A medical staff member takes a throat swab sample from a man at a newly-adopted mobile testing vehicle in Xicheng district of Beijing, June 28, 2020. (Photos: Xinhua)
Beijing is working hard to effectively contain the spread of the latest cluster of COVID-19 cases. Countries all over the world, such as Singapore and Germany, have also suffered some resurgence despite dealing with the initial first outbreak with vigorous measures.
The ability to deal with such unfortunate, but largely expected occurrences is something local authorities in Beijing are becoming accustomed to handling with speed and conviction. How authorities are preventing second waves in countries that were the first to suffer a viral outbreak is undoubtedly of much interest for those around the world preparing for a possible repeat.
The key to controlling the new infections as seen in Beijing, is testing efficiency. The city currently has a capacity to test over one million people a day, and just how it manages to do so is both a technological feat in itself and a testament to the tenacity of local authorities.
The importance of testing for effective isolation of those infected cannot be understated. Compared to countries such as the United Kingdom, where the entire country has just reached a capacity to test 200,000 a day, this highlights the important steps taken by the Chinese authorities in dealing with this virus, and how other countries should learn from it.
Coordinated pooling of laboratory manpower across the nation has been vital.

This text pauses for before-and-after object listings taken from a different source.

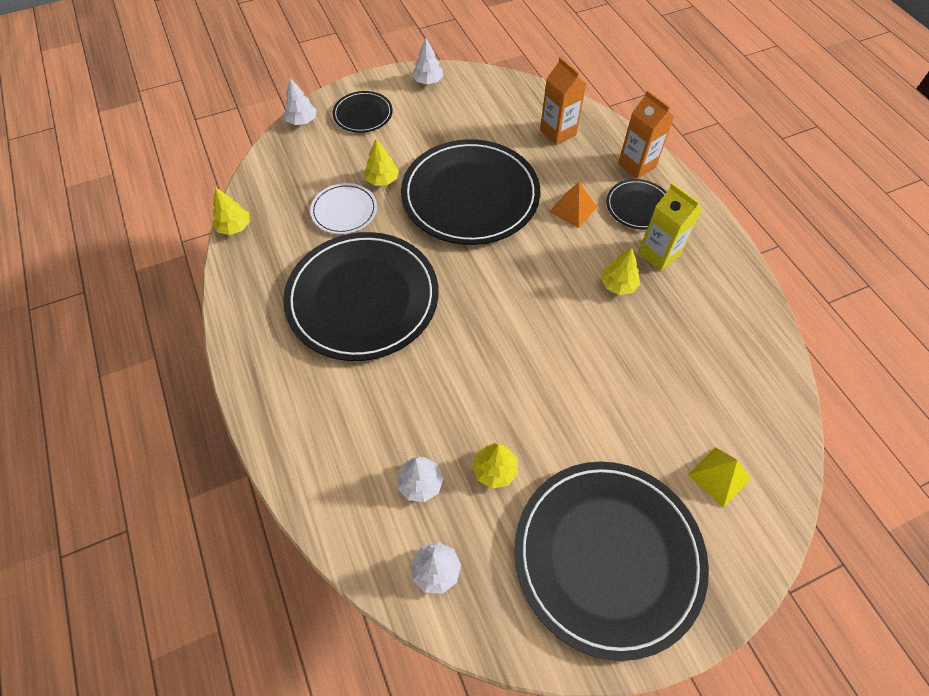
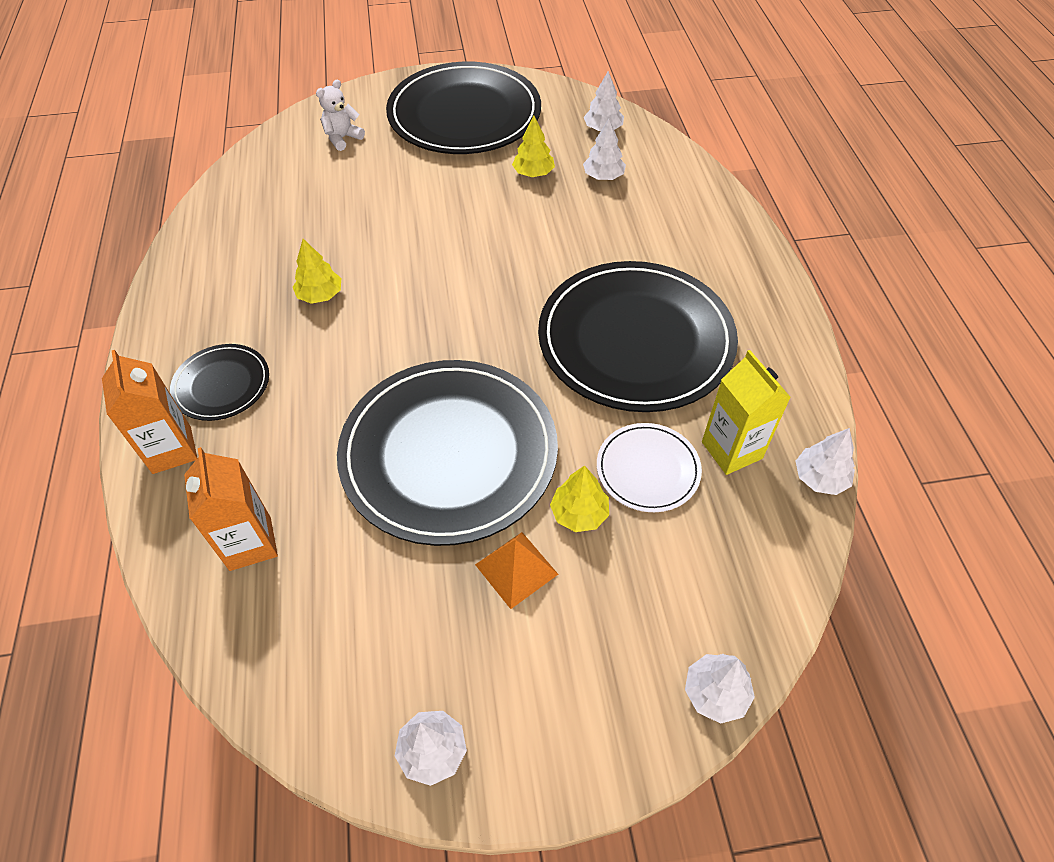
camera: 165 degrees left, 5 degrees down
(234, 227) = (820, 478): yellow tree -> white tree
(363, 114) = (590, 680): black plate -> none
(573, 209) = (312, 400): orange pyramid -> orange pyramid (516, 569)
(658, 254) = (246, 318): yellow carton -> yellow carton (731, 450)
(719, 476) = (342, 138): yellow pyramid -> white teddy bear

A test is only as good as the laboratory technicians and scientists who process them, and staff from Liaoning and Hubei provinces, as many as 200 of them, have been drafted into Beijing to help facilitate the high level of daily testing demanded.
It is not just staff that are needed to facilitate tests however. The raw supplies and materials needed to produce the tests in the first place should also be of top priority, in particular, reagents and chemicals needed to extract the RNA from nasal swabs.
Countries looking to prevent a second wave would be well advised to stock up on the necessary ingredients to prevent an international scramble as happened the first time round. Lessons, hopefully, will have been learnt by governments from that early chaos.
A community staff member checks a resident's body temperature at the entrance of a community in Xicheng district of Beijing, June 17, 2020.
In its second phase of dealing with COVID-19, Beijing has adopted some stricter measures, such as the addition of 24-hour security checkpoints in local communities. Areas of high risk have been pinpointed, and targeted measures for each area to prevent infections are also in place.
Movement in and out of specific neighborhoods have been carefully monitored, with each area being considered for alterations to restrictions on a case by case basis. Track and trace systems are prioritized for those deemed vulnerable, or at risk due to their profession (e.g. medical staff). This is ensuring that the entire city of 21 million does not grind to a halt.
It is the speed and conviction of the decision-making process that is a weapon all authorities around the world can choose to utilize in the face of the deadliest pandemic of our time. The virus has many biological weapons on its side, with the threat of asymptomatic carriers and respiratory transmission deep in the anxieties of our global population.
However, Beijing's swift response to its outbreak, which is highly likely successful, should be of interest to other local authorities around the world.
Jorge Holloway is a global technology and business commentator based in London, initially specializing in start-ups and technology PR.